Nous avons un faible pour les prédictions technologiques, surtout lorsqu'elles sont faites par des entreprises à la pointe de leurs marchés respectifs. Dans la plupart des cas, ces prédictions échouent ou restent bien en deçà, mais il existe des exceptions qui nous laissent bouche bée. L'une d'elles remonte à avril 1953 et a été formulée par Mark Sullivan, président et directeur de la Pacific Telephone and Telegraph Company. Que disait-il ? Il a mis en avant la « portabilité » des téléphones du futur, l'absence de cadran traditionnel et le support des appels vidéo.

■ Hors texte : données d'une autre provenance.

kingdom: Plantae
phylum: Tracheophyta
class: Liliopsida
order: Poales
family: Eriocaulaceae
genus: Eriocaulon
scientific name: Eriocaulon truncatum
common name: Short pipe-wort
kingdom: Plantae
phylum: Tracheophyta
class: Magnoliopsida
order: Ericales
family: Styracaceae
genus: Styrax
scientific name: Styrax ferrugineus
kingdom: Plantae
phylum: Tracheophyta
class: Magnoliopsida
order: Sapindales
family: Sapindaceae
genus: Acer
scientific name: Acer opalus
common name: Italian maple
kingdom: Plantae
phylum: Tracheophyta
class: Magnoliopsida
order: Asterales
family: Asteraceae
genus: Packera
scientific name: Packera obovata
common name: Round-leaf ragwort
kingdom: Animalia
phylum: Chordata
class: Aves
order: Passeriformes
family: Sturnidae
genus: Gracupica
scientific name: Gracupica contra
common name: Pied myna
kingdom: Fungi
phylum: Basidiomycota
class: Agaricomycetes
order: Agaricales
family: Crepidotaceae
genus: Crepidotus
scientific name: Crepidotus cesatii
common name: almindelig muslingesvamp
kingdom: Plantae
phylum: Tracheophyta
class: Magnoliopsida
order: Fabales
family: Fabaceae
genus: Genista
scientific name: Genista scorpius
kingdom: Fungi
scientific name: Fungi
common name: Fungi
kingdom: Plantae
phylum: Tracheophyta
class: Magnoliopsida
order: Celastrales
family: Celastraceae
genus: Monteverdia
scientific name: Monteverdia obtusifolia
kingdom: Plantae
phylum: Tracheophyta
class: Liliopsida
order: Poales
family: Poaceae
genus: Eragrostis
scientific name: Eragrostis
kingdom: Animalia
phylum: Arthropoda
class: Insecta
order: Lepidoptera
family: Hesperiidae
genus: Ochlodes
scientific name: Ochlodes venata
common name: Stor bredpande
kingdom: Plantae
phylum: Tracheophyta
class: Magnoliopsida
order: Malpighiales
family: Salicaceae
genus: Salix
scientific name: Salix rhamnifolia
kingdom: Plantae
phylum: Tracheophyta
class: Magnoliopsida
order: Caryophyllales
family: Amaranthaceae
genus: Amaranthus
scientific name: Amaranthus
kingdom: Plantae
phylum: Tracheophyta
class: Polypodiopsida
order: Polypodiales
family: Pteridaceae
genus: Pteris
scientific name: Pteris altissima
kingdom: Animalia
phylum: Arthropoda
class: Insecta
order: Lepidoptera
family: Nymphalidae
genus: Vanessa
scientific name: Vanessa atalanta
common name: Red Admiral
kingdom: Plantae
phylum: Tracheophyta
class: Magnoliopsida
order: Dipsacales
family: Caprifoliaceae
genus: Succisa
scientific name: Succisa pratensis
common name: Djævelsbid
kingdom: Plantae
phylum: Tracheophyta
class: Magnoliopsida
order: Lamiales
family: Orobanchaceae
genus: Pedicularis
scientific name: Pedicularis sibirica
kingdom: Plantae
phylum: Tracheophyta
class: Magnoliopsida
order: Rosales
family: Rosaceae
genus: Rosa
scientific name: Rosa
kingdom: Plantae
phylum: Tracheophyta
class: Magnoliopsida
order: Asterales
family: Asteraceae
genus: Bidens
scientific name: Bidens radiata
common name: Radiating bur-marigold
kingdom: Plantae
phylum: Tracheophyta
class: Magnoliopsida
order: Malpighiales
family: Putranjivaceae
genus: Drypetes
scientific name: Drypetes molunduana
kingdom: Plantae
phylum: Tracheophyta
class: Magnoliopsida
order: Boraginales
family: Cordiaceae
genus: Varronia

Reste-t-il quelque chose à inventer en matière de téléphones mobiles ? Les fabricants semblent convaincus que « le nouveau » pour les smartphones est le design pliable… c'est-à-dire le classique « flip » mais avec un écran flexible, ou deux modules séparés par des charnières. Cependant, je parle des fonctions de base et d'autres aspects. Techniquement, ce sont des ordinateurs de poche, « le téléphone » n'est plus qu'une application, presque tous les boutons physiques ont disparu, les appels vidéo sont monnaie courante… et cela se répète à chaque cycle. Mais il a bien fallu que cela commence quelque part, non ? Qui a eu l'idée la plus précise du « téléphone du futur », de son extrême portabilité et de notre dépendance actuelle ?
Une des hypothèses les plus intéressantes nous ramène en avril 1953. Un petit article publié dans le Tacoma News Tribune porte le titre «There'll Be No Escape in Future From Telephones» et décrit la prédiction de Mark Sullivan, président et directeur de la Pacific Telephone and Telegraph Company (aujourd'hui Pacific Bell, sous l'aile d'AT&T). Bien qu'il admette d'emblée que parler de la forme du « téléphone du futur » relève de la pure spéculation, la seconde partie de sa prophétie est la plus impressionnante :
«Dans son développement final, le téléphone sera porté par l'individu, peut-être comme nous portons une montre aujourd'hui. Il ne nécessitera probablement pas de cadran (ou équivalent), et je pense que les utilisateurs pourront se voir mutuellement (s'ils le souhaitent) tout en parlant. Qui sait... mais que se passerait-il s'il traduisait d'une langue à une autre ?»
L'article a circulé sur le Web plus d'une fois, et malgré les doutes, il est légitime. Le texte original appartient à Associated Press (les coupures portent la mention «AP»), et plusieurs journaux de l'époque l'ont reproduit dans les premiers jours d'avril 1953, notamment The Spokane Chronicle, The News Journal (Wilmington, Delaware), The Akron Beacon Journal et le célèbre Boston Globe.
Maintenant, la première chose qui nous vient à l'esprit est Sullivan avec la meilleure boule de cristal du monde, mais il ne faut pas oublier qu'il était le directeur d'une importante compagnie téléphonique et qu'il était au courant des principaux développements. À titre de référence, AT&T a commencé à offrir son service de téléphonie mobile en 1946, et les utilisateurs devaient installer plus de 35 kilogrammes d'équipement dans leurs voitures. Les ancêtres des appels vidéo remontent aux années 30, et ce serait une grossière erreur de notre part d'oublier le classique Dick Tracy et sa montre servant de radio bidirectionnelle.